Sessão Solene homenageia a mais antiga instituição financeira do país

Publicado por Roberto Freire | Categoria(s): Brasil, Cidadania, política | Em: 17-06-2010

Na segunda-feira passada, 14/6, tive a imensa satisfação de participar de Sessão Solene na Assembléia Legislativa, convocada pelo deputado estadual Davi Zaia, presidente do PPS no Estado de São Paulo, em homenagem à Mongeral Aegon, empresa de seguros e previdência, que completou 175 anos de existência em 2010.

A Mongeral, fundada em 1835,  é a quarta empresa do país e a primeira instituição financeira em continuidade, mais antiga ainda que o Banco do Brasil, que apesar de ter sido fundado em 1808, foi extinto em 23 de setembro de  1819, devido a dificuldades financeiras, para ser  recriado em 1853, com a aprovação da Lei 638.

As outras empresas, coincidentemente, são jornais tradicionais, como o “Diário de Pernambuco” (1825), de meu Estado natal, o “Jornal do Comércio”(1927) e o “Monitor Campista”, de Campos dos Goitacazes, Rio de Janeiro (de 1834, mas que, infelizmente, fechou as suas portas em novembro do ano passado).

Com o encerramento das atividades do Monitor Campista, a terceira empresa mais antiga do Brasil, passou a ser a Moinhos Unidos do Brasil, do setor alimentício, com sede no Paraná

A Mongeral também é umas das mais antigas instituições empresarias do mundo.

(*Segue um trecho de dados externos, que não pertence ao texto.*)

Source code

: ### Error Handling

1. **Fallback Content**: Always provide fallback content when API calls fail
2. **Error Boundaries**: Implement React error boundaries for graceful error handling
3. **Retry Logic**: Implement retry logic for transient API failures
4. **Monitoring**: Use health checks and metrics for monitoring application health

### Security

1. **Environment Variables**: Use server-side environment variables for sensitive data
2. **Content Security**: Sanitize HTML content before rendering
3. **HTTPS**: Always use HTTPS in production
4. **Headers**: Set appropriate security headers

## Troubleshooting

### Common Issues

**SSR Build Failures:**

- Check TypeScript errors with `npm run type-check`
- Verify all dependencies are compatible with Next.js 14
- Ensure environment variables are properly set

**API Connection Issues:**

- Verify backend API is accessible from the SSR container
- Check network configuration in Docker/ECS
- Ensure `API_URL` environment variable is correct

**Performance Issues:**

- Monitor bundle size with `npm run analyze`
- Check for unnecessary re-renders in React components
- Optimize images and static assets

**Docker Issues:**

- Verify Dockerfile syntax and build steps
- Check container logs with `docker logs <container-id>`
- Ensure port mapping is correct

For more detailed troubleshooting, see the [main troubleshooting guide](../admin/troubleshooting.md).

A solenidade marcou a minha estréia na tribuna da Assembléia Legislativa. Nos 32 anos em que exerci mandatos parlamentares como deputado federal e senador, essa foi a primeira vez que discursei no plenário do Legislativo paulista.

Falar daquela tribuna de um legislativo que nos anos da redemocratização serviu de palco das reuniões da oposição ao regime militar, foi bastante especial.

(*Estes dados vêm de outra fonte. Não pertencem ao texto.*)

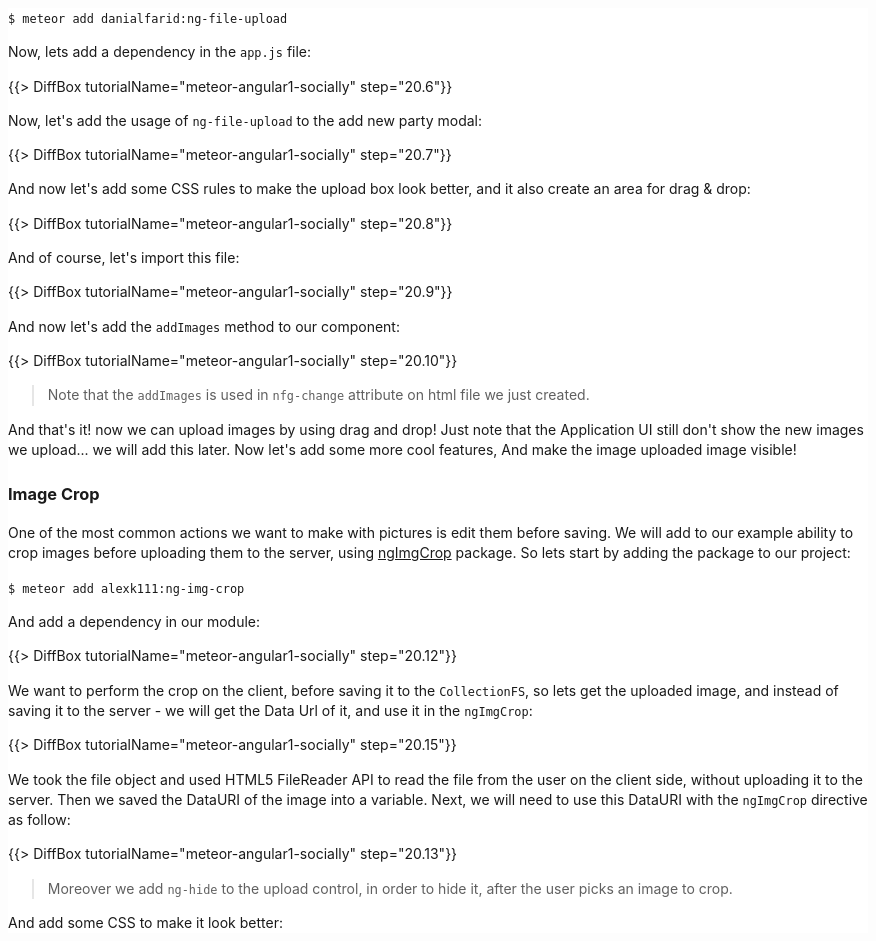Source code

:     $ meteor add danialfarid:ng-file-upload

Now, lets add a dependency in the `app.js` file:

{{> DiffBox tutorialName="meteor-angular1-socially" step="20.6"}}

Now, let's add the usage of `ng-file-upload` to the add new party modal:

{{> DiffBox tutorialName="meteor-angular1-socially" step="20.7"}}

And now let's add some CSS rules to make the upload box look better, and it also create an area for drag & drop:

{{> DiffBox tutorialName="meteor-angular1-socially" step="20.8"}}

And of course, let's import this file:

{{> DiffBox tutorialName="meteor-angular1-socially" step="20.9"}}

And now let's add the `addImages` method to our component:

{{> DiffBox tutorialName="meteor-angular1-socially" step="20.10"}}

> Note that the `addImages` is used in `nfg-change` attribute on html file we just created.

And that's it! now we can upload images by using drag and drop!
Just note that the Application UI still don't show the new images we upload... we will add this later.
Now let's add some more cool features, And make the image uploaded image visible!

### Image Crop

One of the most common actions we want to make with pictures is edit them before saving. 
We will add to our example ability to crop images before uploading them to the server, using [ngImgCrop](https://github.com/alexk111/ngImgCrop/) package.
So lets start by adding the package to our project:

    $ meteor add alexk111:ng-img-crop

And add a dependency in our module:

{{> DiffBox tutorialName="meteor-angular1-socially" step="20.12"}}

We want to perform the crop on the client, before saving it to the `CollectionFS`, so lets get the uploaded image, and instead of saving it to the server - we will get the Data Url of it, and use it in the `ngImgCrop`:

{{> DiffBox tutorialName="meteor-angular1-socially" step="20.15"}}

We took the file object and used HTML5 FileReader API to read the file from the user on the client side, without uploading it to the server.
Then we saved the DataURI of the image into a variable.
Next, we will need to use this DataURI with the `ngImgCrop` directive as follow:

{{> DiffBox tutorialName="meteor-angular1-socially" step="20.13"}}

>Moreover we add `ng-hide` to the upload control, in order to hide it, after the user picks an image to crop.

And add some CSS to make it look better:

Em um país onde as empresas têm pouca tradição de continuidade, a Mongeral é um exemplo de que é possível manter-se em atividade e continuar se renovando, o que é muito importante diante da necessidade que temos de fortalecer as nossas instituições.

Nesse caso, tradição, que normalmente está associada a algo reacionário, torna-se na realidade bastante positivo.

Durante a sessão solene, foi lançado o livro “Mongeral Aegon – 175 anos de história”, que conta a história da empresa relacionando-a com diversos fatos históricos ocorridos em quase dois séculos de existência, da Monarquia à República, passando por diversas crises políticas e econômicas.

Mas o que causa “perplexidade”, como bem lembrou o presidente do Conselho da Mongeral, Nilton Molina – e também ressaltou o autor da homenagem, o deputado Davi Zaia – é o ineditismo e a visão dos fundadores de uma empresa, cujo objeto é a previdência, em uma época em que o tema sequer era debatido.

Nesse sentido, a Mongeral é a própria história da previdência no Brasil e tema de intensa relevância e atualidade para os brasileiros.